Waymo Unveils New Model to Benchmark Robotaxis vs. Humans

Cover image from techcrunch.com, which was analyzed for this article
Waymo released new performance metrics comparing its autonomous vehicles to human drivers. The effort aims to build public trust in self-driving technology.
PoliticalOS
Wednesday, June 10, 2026 — Tech
Waymo has released code for a new human-driving benchmark intended to strengthen safety comparisons, yet the precise publication venue cited by both outlets could not be confirmed. Readers should treat the model's readiness for regulatory use as an open question pending independent testing.
What outlets missed
Neither outlet examined whether the active inference parameters were calibrated against real-world near-miss datasets beyond Waymo's own fleet. The open-source license terms, which restrict commercial use, received little scrutiny regarding who can actually audit or extend the model. The Santa Monica investigation status was mentioned but not connected to how the new benchmark might alter the company's prior human-driver comparison in that specific case.
Waymo's push to demonstrate its robotaxis outperform human drivers in avoiding crashes now rests on a new computational model of attentive driving behavior. Regulators, riders, and city officials weighing expanded operations need reliable ways to judge whether the vehicles truly reduce risk, especially after incidents like the January Santa Monica collision that left a child with minor injuries.
The company, working with TU Delft researchers, developed the Reference Driver using an active inference framework. This approach models how drivers continuously predict outcomes, register surprise when expectations break, and adjust speed or steering to restore safety. Unlike earlier versions limited to last-second reactions, the new model incorporates looming perception, traffic-norm expectations, and a 0.2-second pause when switching between accelerator and brake.
Waymo states the model was described in a research paper published in Nature Communications. That specific journal placement could not be independently verified in public records, which instead point to SAE papers and an arXiv preprint. The company released the code under an academic non-commercial license and invited collaboration with standards bodies such as SAE.

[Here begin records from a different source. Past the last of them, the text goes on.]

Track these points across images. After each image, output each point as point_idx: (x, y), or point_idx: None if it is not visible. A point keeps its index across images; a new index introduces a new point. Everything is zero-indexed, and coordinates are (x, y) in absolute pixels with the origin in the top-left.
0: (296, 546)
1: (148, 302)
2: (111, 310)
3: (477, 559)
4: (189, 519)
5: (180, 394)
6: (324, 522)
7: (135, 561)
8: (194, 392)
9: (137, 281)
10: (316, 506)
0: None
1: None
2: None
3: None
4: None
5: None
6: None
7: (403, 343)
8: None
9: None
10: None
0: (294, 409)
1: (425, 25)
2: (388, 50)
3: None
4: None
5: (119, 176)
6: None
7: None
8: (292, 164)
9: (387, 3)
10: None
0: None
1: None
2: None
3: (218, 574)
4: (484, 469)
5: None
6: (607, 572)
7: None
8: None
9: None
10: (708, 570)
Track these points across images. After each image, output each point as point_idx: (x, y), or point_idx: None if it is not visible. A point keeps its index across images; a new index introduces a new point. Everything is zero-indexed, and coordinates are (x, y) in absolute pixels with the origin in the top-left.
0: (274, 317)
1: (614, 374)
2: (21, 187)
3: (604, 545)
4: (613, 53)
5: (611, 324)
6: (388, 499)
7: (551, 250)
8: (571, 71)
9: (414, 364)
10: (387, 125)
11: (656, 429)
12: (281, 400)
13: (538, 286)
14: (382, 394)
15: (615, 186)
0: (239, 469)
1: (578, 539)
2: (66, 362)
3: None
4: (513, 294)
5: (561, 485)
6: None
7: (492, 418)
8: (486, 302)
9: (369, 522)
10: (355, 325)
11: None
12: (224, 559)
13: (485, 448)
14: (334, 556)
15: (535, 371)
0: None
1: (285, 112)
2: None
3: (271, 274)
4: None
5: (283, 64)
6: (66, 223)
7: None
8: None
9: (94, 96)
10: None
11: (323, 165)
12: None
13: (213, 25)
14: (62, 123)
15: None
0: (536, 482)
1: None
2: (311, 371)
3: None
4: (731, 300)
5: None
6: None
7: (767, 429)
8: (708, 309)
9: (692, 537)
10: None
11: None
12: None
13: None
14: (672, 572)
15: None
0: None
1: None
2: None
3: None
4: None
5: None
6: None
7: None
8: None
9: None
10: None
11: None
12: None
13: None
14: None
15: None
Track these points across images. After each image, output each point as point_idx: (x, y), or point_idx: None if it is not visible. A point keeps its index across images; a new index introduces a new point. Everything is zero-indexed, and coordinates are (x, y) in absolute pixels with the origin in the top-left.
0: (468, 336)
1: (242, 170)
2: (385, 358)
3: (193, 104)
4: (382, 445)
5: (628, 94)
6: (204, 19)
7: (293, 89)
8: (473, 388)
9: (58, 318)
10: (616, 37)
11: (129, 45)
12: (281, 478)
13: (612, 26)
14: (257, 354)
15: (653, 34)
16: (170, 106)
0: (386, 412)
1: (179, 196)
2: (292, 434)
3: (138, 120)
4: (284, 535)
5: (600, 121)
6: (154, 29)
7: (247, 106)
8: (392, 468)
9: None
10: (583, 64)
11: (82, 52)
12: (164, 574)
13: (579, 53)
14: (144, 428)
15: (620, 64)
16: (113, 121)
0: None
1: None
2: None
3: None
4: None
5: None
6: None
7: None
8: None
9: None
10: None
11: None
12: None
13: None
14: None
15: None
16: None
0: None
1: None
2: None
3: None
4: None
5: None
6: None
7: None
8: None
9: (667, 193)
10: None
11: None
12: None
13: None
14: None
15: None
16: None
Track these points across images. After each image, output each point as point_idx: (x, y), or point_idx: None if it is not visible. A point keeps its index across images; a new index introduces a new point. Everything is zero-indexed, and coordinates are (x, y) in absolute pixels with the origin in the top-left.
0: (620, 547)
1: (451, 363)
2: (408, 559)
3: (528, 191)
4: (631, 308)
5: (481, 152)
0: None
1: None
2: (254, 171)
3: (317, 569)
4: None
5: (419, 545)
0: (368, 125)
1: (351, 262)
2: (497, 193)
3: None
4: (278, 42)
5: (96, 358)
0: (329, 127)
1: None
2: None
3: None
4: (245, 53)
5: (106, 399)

Mauricio Peña, Waymo's chief safety officer, described the model as a step toward shared evaluation methods for collision avoidance. Arkady Zgonnikov of TU Delft noted it can simulate internal surprise at scale. In the Santa Monica case, Waymo previously used its older model to estimate that an attentive human would have struck the child at 14 mph; the robotaxi made contact at 6 mph after slowing from 17 mph.
The effort arrives as Waymo expands service and faces ongoing NHTSA and NTSB review of that crash. By releasing the code, the company positions the Reference Driver as a potential industry tool rather than a proprietary claim, though external validation of its predictive accuracy across thousands of scenarios remains ahead.